Ralph Lauren Gives Logistics Management A Shot

The retail world is just too big and has too many moving parts for a single company, regardless of size or market share, to handle alone — or so the traditional wisdom in an evolving industry goes.

However, The Wall Street Journal reported that Ralph Lauren, in a long-term attempt to streamline operations across its brand, will be moving on from a contract with XPO Logistics Supply Chain at one of its North Carolina distribution centers.
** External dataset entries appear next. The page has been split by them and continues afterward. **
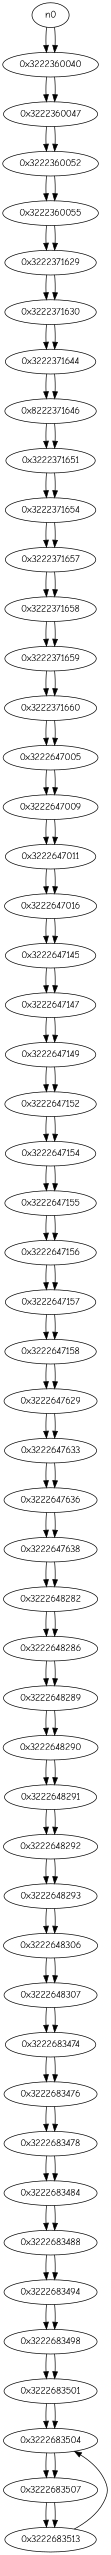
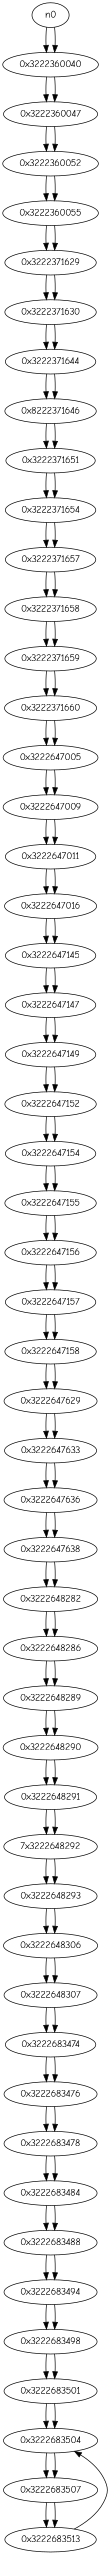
  digraph {
    fontname="Comic Neue"
    node [fontname="Comic Neue"]
    edge [fontname="Comic Neue"]
    n1 [label="0x3222360040"]
    n2 [label="0x3222360047"]
    n3 [label="0x3222360052"]
    n4 [label="0x3222360055"]
    n5 [label="0x3222371629"]
    n6 [label="0x3222371630"]
    n7 [label="0x3222371644"]
    n8 [label="0x8222371646"]
    n9 [label="0x3222371651"]
    n10 [label="0x3222371654"]
    n11 [label="0x3222371657"]
    n12 [label="0x3222371658"]
    n13 [label="0x3222371659"]
    n14 [label="0x3222371660"]
    n15 [label="0x3222647005"]
    n16 [label="0x3222647009"]
    n17 [label="0x3222647011"]
    n18 [label="0x3222647016"]
    n19 [label="0x3222647145"]
    n20 [label="0x3222647147"]
    n21 [label="0x3222647149"]
    n22 [label="0x3222647152"]
    n23 [label="0x3222647154"]
    n24 [label="0x3222647155"]
    n25 [label="0x3222647156"]
    n26 [label="0x3222647157"]
    n27 [label="0x3222647158"]
    n28 [label="0x3222647629"]
    n29 [label="0x3222647633"]
    n30 [label="0x3222647636"]
    n31 [label="0x3222647638"]
    n32 [label="0x3222648282"]
    n33 [label="0x3222648286"]
    n34 [label="0x3222648289"]
    n35 [label="0x3222648290"]
    n36 [label="0x3222648291"]
-   n37 [label="0x3222648292"]
+   n37 [label="7x3222648292"]
    n38 [label="0x3222648293"]
    n39 [label="0x3222648306"]
    n40 [label="0x3222648307"]
    n41 [label="0x3222683474"]
    n42 [label="0x3222683476"]
    n43 [label="0x3222683478"]
    n44 [label="0x3222683484"]
    n45 [label="0x3222683488"]
    n46 [label="0x3222683494"]
    n47 [label="0x3222683498"]
    n48 [label="0x3222683501"]
    n49 [label="0x3222683504"]
    n50 [label="0x3222683507"]
    n51 [label="0x3222683513"]
    n0
    n1 -> n2
    n1 -> n2
    n2 -> n3
    n2 -> n3
    n3 -> n4
    n3 -> n4
    n4 -> n5
    n4 -> n5
    n5 -> n6
    n5 -> n6
    n6 -> n7
    n6 -> n7
    n7 -> n8
    n7 -> n8
    n8 -> n9
    n8 -> n9
    n9 -> n10
    n9 -> n10
    n10 -> n11
    n10 -> n11
    n11 -> n12
    n11 -> n12
    n12 -> n13
    n12 -> n13
    n13 -> n14
    n13 -> n14
    n14 -> n15
    n14 -> n15
    n15 -> n16
    n15 -> n16
    n16 -> n17
    n16 -> n17
    n17 -> n18
    n17 -> n18
    n18 -> n19
    n18 -> n19
    n19 -> n20
    n19 -> n20
    n20 -> n21
    n20 -> n21
    n21 -> n22
    n21 -> n22
    n22 -> n23
    n22 -> n23
    n23 -> n24
    n23 -> n24
    n24 -> n25
    n24 -> n25
    n25 -> n26
    n25 -> n26
    n26 -> n27
    n26 -> n27
    n27 -> n28
    n27 -> n28
    n28 -> n29
    n28 -> n29
    n29 -> n30
    n29 -> n30
    n30 -> n31
    n30 -> n31
    n31 -> n32
    n31 -> n32
    n32 -> n33
    n32 -> n33
    n33 -> n34
    n33 -> n34
    n34 -> n35
    n34 -> n35
    n35 -> n36
    n35 -> n36
    n36 -> n37
    n36 -> n37
    n37 -> n38
    n37 -> n38
    n38 -> n39
    n38 -> n39
    n39 -> n40
    n39 -> n40
    n40 -> n41
    n40 -> n41
    n41 -> n42
    n41 -> n42
    n42 -> n43
    n42 -> n43
    n43 -> n44
    n43 -> n44
    n44 -> n45
    n44 -> n45
    n45 -> n46
    n45 -> n46
    n46 -> n47
    n46 -> n47
    n47 -> n48
    n47 -> n48
    n48 -> n49
    n48 -> n49
    n49 -> n50
    n49 -> n50
    n50 -> n51
    n50 -> n51
    n51 -> n49
    n0 -> n1
    n0 -> n1
  }
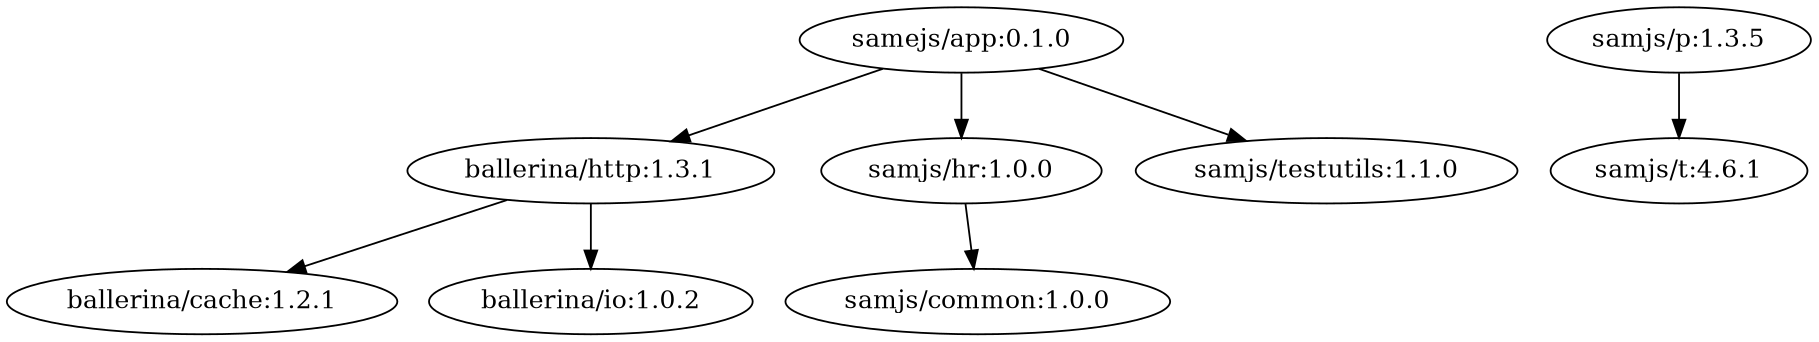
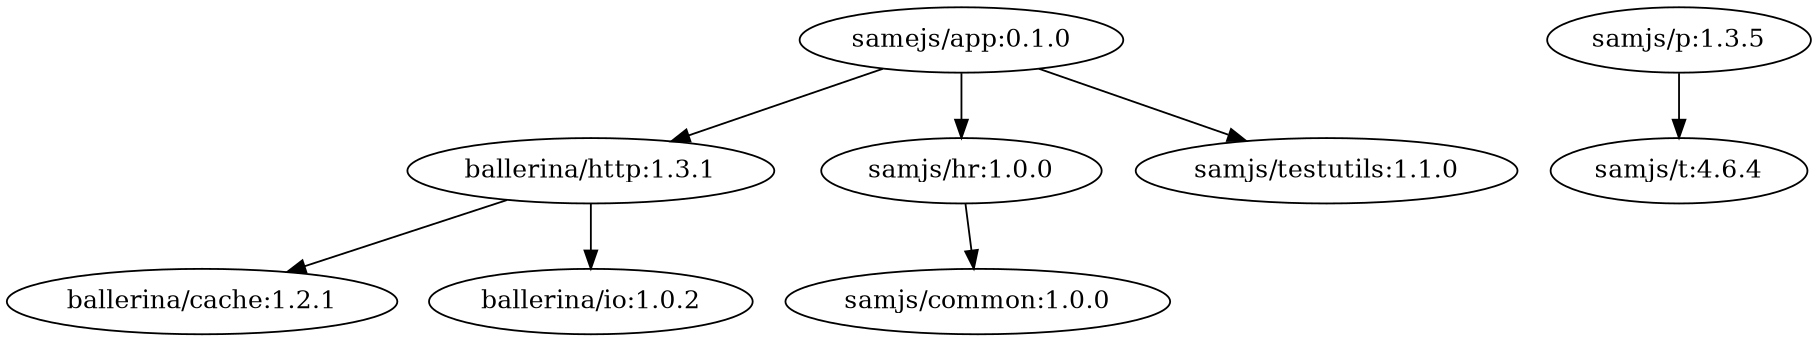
  digraph {
    "samejs/app:0.1.0"
    "ballerina/http:1.3.1"
    "samjs/hr:1.0.0"
    "samjs/testutils:1.1.0" [scope=testOnly]
    "ballerina/cache:1.2.1"
    "ballerina/io:1.0.2"
    "samjs/common:1.0.0"
    "samjs/p:1.3.5" [scope=testOnly]
-   "samjs/t:4.6.1" [scope=testOnly]
+   "samjs/t:4.6.1" [scope=testOnly label="samjs/t:4.6.4"]
    "samejs/app:0.1.0" -> "ballerina/http:1.3.1"
    "samejs/app:0.1.0" -> "samjs/hr:1.0.0"
    "samejs/app:0.1.0" -> "samjs/testutils:1.1.0"
    "ballerina/http:1.3.1" -> "ballerina/cache:1.2.1"
    "ballerina/http:1.3.1" -> "ballerina/io:1.0.2"
    "samjs/hr:1.0.0" -> "samjs/common:1.0.0"
    "samjs/p:1.3.5" -> "samjs/t:4.6.1"
  }
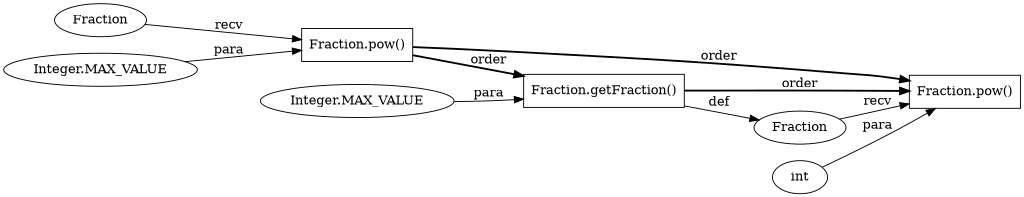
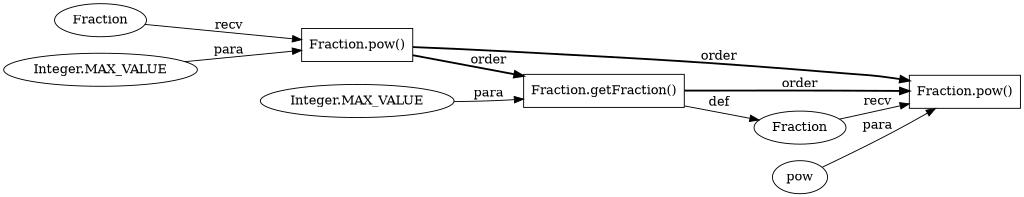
  digraph {
    rankdir=LR
    node [shape=ellipse]
    edge [style=solid]
    n1 [label="Fraction.pow()" shape=box]
    n2 [label=Fraction]
    n3 [label="Fraction.getFraction()" shape=box]
    n4 [label="Fraction.pow()" shape=box]
-   n5 [label=int]
+   n5 [label=pow]
    n6 [label=Fraction]
    n7 [label="Integer.MAX_VALUE"]
    n8 [label="Integer.MAX_VALUE"]
    n2 -> n1 [label=recv]
    n3 -> n1 [label=order style=bold]
    n3 -> n2 [label=def]
    n4 -> n1 [label=order style=bold]
    n4 -> n3 [label=order style=bold]
    n5 -> n1 [label=para]
    n6 -> n4 [label=recv]
    n7 -> n3 [label=para]
    n8 -> n4 [label=para]
  }
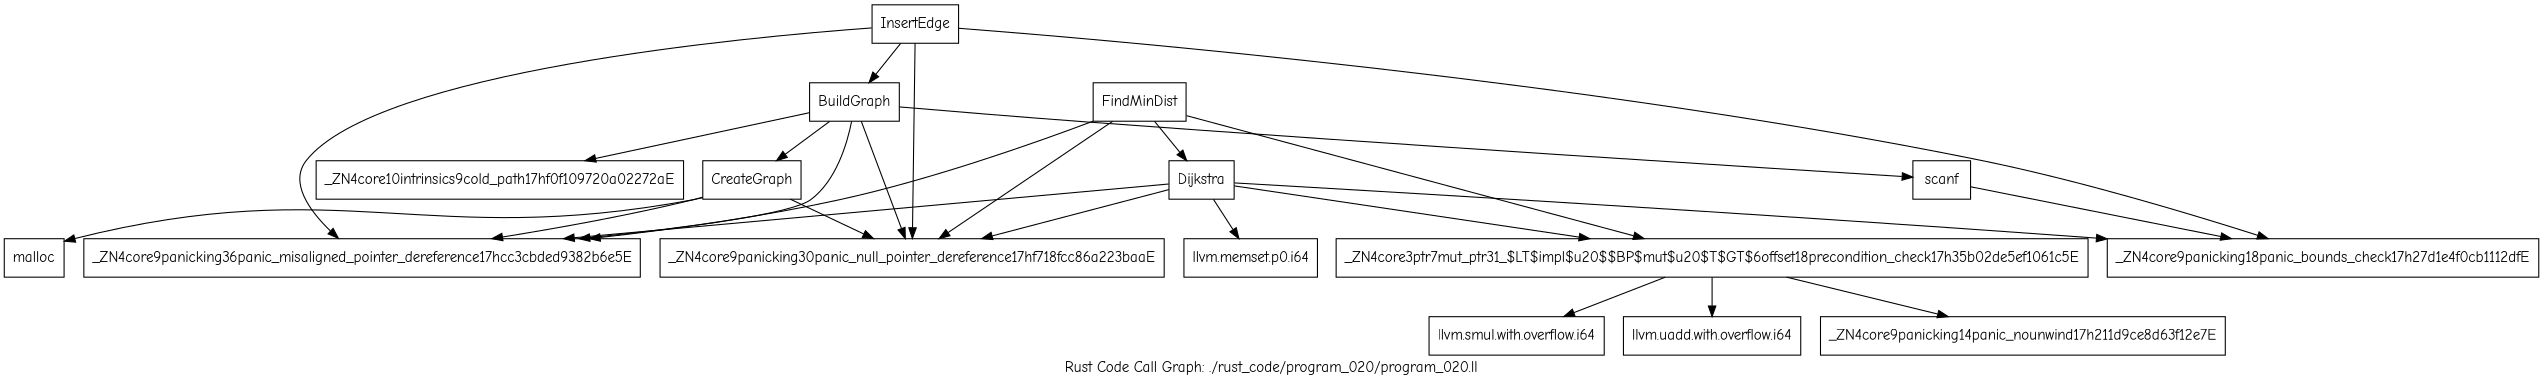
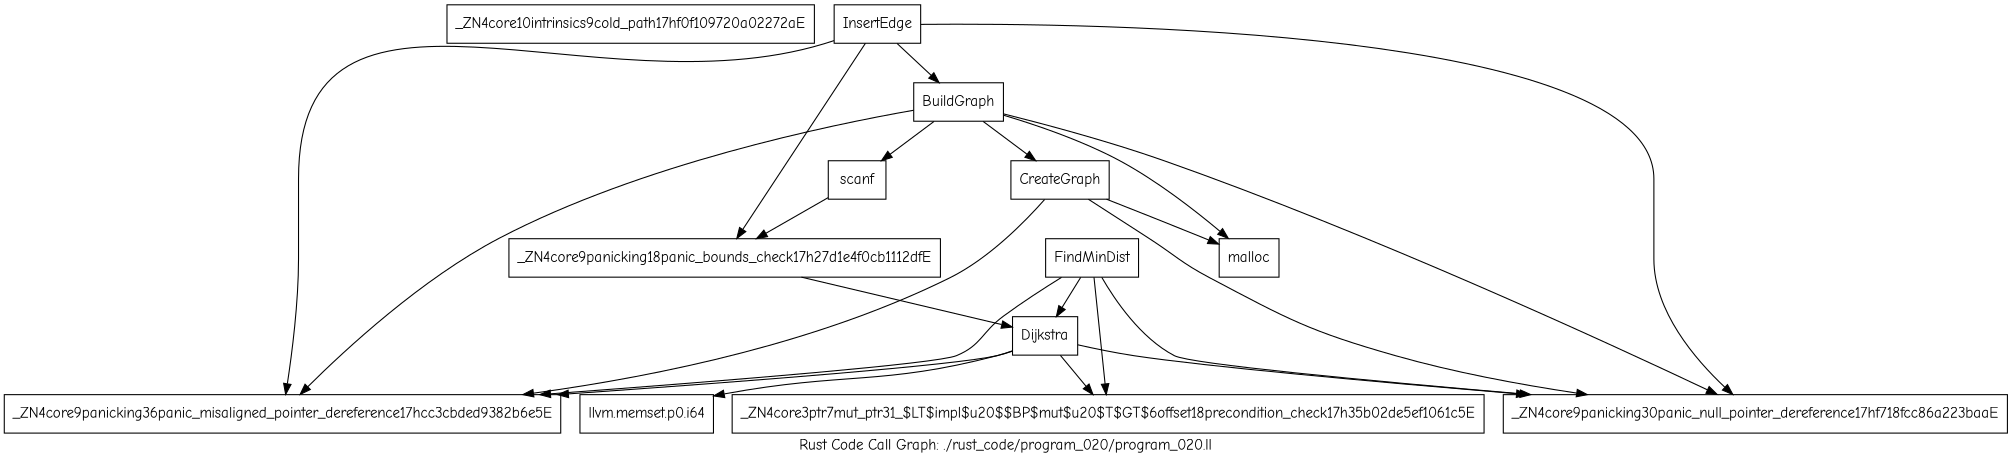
  digraph {
    fontname="Comic Neue"
    label="Rust Code Call Graph: ./rust_code/program_020/program_020.ll"
    node [fontname="Comic Neue" shape=record]
    edge [fontname="Comic Neue"]
    n1 [label="{_ZN4core10intrinsics9cold_path17hf0f109720a02272aE}"]
    n2 [label="{_ZN4core3ptr7mut_ptr31_$LT$impl$u20$$BP$mut$u20$T$GT$6offset18precondition_check17h35b02de5ef1061c5E}"]
-   n3 [label="{llvm.smul.with.overflow.i64}"]
-   n4 [label="{llvm.uadd.with.overflow.i64}"]
-   n5 [label="{_ZN4core9panicking14panic_nounwind17h211d9ce8d63f12e7E}"]
    n6 [label="{CreateGraph}"]
    n7 [label="{malloc}"]
    n8 [label="{_ZN4core9panicking36panic_misaligned_pointer_dereference17hcc3cbded9382b6e5E}"]
    n9 [label="{_ZN4core9panicking30panic_null_pointer_dereference17hf718fcc86a223baaE}"]
    n10 [label="{_ZN4core9panicking18panic_bounds_check17h27d1e4f0cb1112dfE}"]
    n11 [label="{InsertEdge}"]
    n12 [label="{BuildGraph}"]
    n13 [label="{scanf}"]
    n14 [label="{FindMinDist}"]
    n15 [label="{Dijkstra}"]
    n16 [label="{llvm.memset.p0.i64}"]
-   n2 -> n3
-   n2 -> n4
-   n2 -> n5
    n6 -> n7
    n6 -> n8
    n6 -> n9
    n11 -> n8
    n11 -> n9
    n11 -> n10
    n11 -> n12
    n12 -> n6
-   n12 -> n1
+   n12 -> n7
    n12 -> n8
    n12 -> n9
    n12 -> n13
    n13 -> n10
    n14 -> n2
    n14 -> n8
    n14 -> n9
    n14 -> n15
    n15 -> n2
    n15 -> n8
    n15 -> n9
-   n15 -> n10
+   n10 -> n15
    n15 -> n16
  }
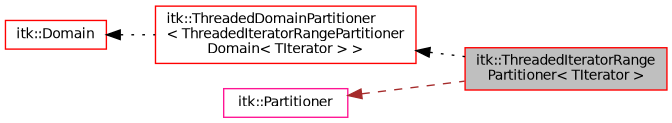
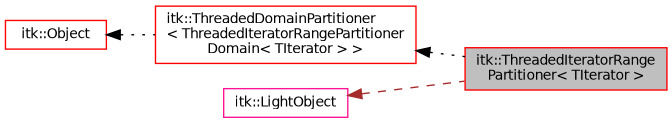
  digraph {
    rankdir=LR
    node [color=red fillcolor=white fontname=Helvetica fontsize=10 shape=record style=filled]
    edge [color=black dir=back fontname=Helvetica fontsize=10 labelfontname=Helvetica labelfontsize=10 style=dotted]
    n1 [fillcolor=grey75 fontcolor=black height=0.2 label="itk::ThreadedIteratorRange\lPartitioner\< TIterator \>" width=0.4]
    n2 [height=0.2 label="itk::ThreadedDomainPartitioner\l\< ThreadedIteratorRangePartitioner\lDomain\< TIterator \> \>" width=0.4]
-   n3 [height=0.2 label="itk::Domain" width=0.4]
-   n4 [color=deeppink height=0.2 label="itk::Partitioner" width=0.4]
+   n3 [height=0.2 label="itk::Object" width=0.4]
+   n4 [color=deeppink height=0.2 label="itk::LightObject" width=0.4]
    n2 -> n1
    n3 -> n2
    n4 -> n1 [color=brown style=dashed]
  }
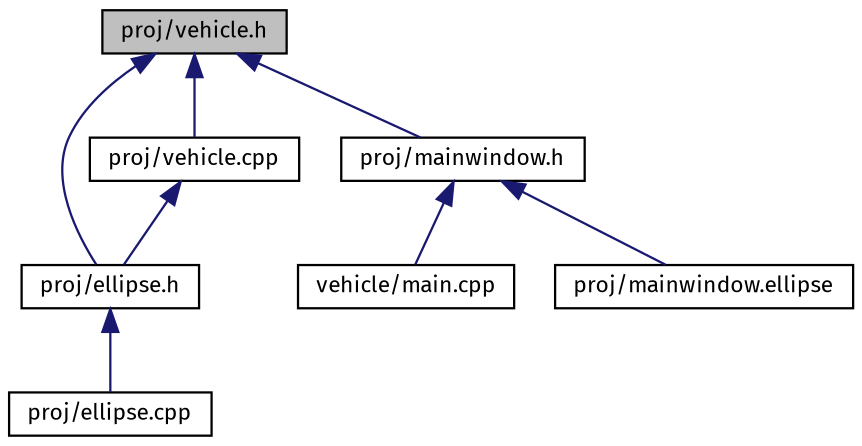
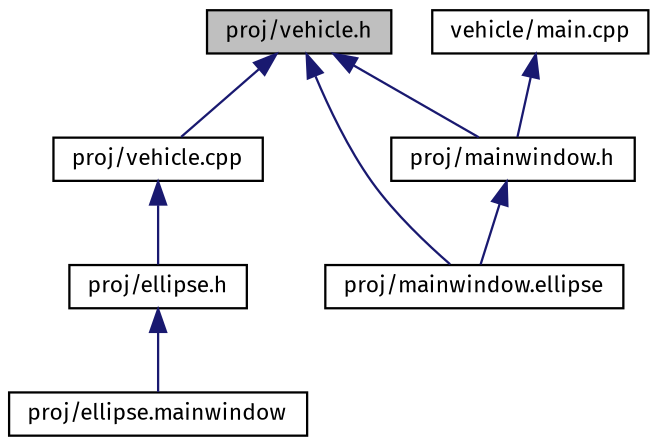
  digraph {
    fontname="Fira Sans"
    node [color=black fillcolor=white fontname="Fira Sans" fontsize=10 shape=record style=filled]
    edge [color=midnightblue dir=back fontname="Fira Sans" fontsize=10 labelfontname=Helvetica labelfontsize=10 style=solid]
    n1 [fillcolor=grey75 fontcolor=black height=0.2 label="proj/vehicle.h" width=0.4]
    n2 [height=0.2 label="proj/ellipse.h" width=0.4]
    n3 [height=0.2 label="proj/vehicle.cpp" width=0.4]
    n4 [height=0.2 label="proj/mainwindow.h" width=0.4]
-   n5 [height=0.2 label="proj/ellipse.cpp" width=0.4]
+   n5 [height=0.2 label="proj/ellipse.mainwindow" width=0.4]
    n6 [height=0.2 label="vehicle/main.cpp" width=0.4]
    n7 [height=0.2 label="proj/mainwindow.ellipse" width=0.4]
-   n1 -> n2
+   n1 -> n7
    n1 -> n3
    n1 -> n4
    n2 -> n5
    n3 -> n2
-   n4 -> n6
+   n6 -> n4
    n4 -> n7
  }
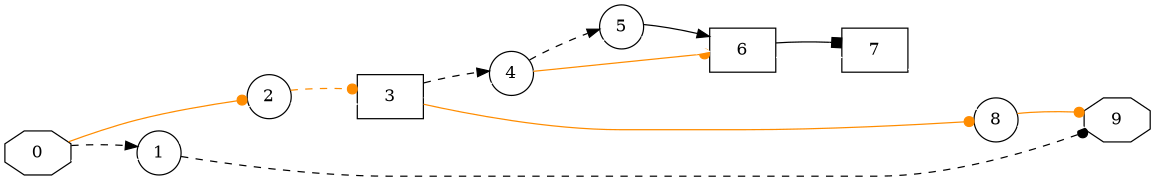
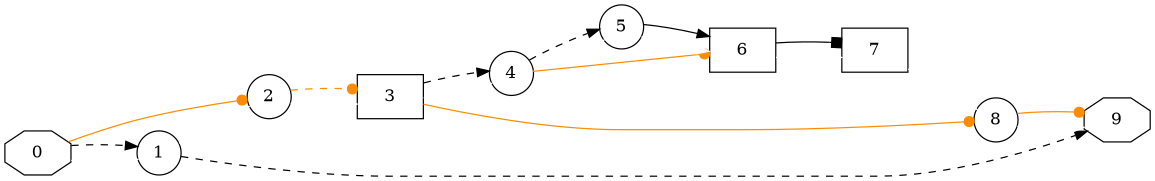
  digraph {
    constraint=false
    rankdir=LR
    ranksep=.75
    node [shape=circle]
    edge [color=white]
    0 [shape=octagon]
    1
    2
    3 [shape=box]
    4
    5
    6 [shape=box]
    7 [shape=box]
    8
    9 [shape=octagon]
    subgraph sub_1 {
      0
      1
      2
      3
      4
      5
      6
      7
      8
      9
    }
    0 -> 1
    0 -> 1 [arrowhead=normal color=black style=dashed]
    0 -> 2 [arrowhead=dot color=darkorange style=solid]
    1 -> 2
-   1 -> 9 [arrowhead=dot color=black style=dashed]
+   1 -> 9 [arrowhead=normal color=black style=dashed]
    2 -> 3
    2 -> 3 [arrowhead=dot color=darkorange style=dashed]
    3 -> 4
    3 -> 4 [arrowhead=normal color=black style=dashed]
    3 -> 8 [arrowhead=dot color=darkorange style=solid]
    4 -> 5
    4 -> 5 [arrowhead=normal color=black style=dashed]
    4 -> 6 [arrowhead=dot color=darkorange style=solid]
    5 -> 6
    5 -> 6 [arrowhead=normal color=black style=solid]
    6 -> 7
    6 -> 7 [arrowhead=box color=black style=solid]
    7 -> 8
    8 -> 9
    8 -> 9 [arrowhead=dot color=darkorange style=solid]
  }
Instead of hiring the responsibilities out to a third party, Ralph Lauren will be taking them on as its own in a larger warehouse it built and will run without outside help.

Ryan Lally, a spokesperson for Ralph Lauren, told WSJ that the decision was made long ago as a means of moving the retailer’s logistics in house piece by piece.

“As part of a long-term strategy, Ralph Lauren entered into a short-term contract with XPO Logistics to assist in transitioning the operations of a formerly licensed brand while completing a new larger facility,” Lally said. “Ralph Lauren continues to engage 3PL operators in specific markets that have local market expertise, knowledge of employment laws and the ability to increase scale in market.”

Kevin O’Marah, head of research at SCM World, told WSJ that what Ralph Lauren is doing isn’t uncommon across the industry. As consumers’ expectations for delivery continue to climb, more cooks in the kitchen of order fulfillment means that there are more opportunities for valuable data to fall through the cracks. With a third-party logistics partner, Ralph Lauren is stuck between a rock and a hard place when angry customers complain to them about mistakes they didn’t make.

Now that it’s starting to manage its own warehousing operations, though, Ralph Lauren and its customers will only have the brand to blame.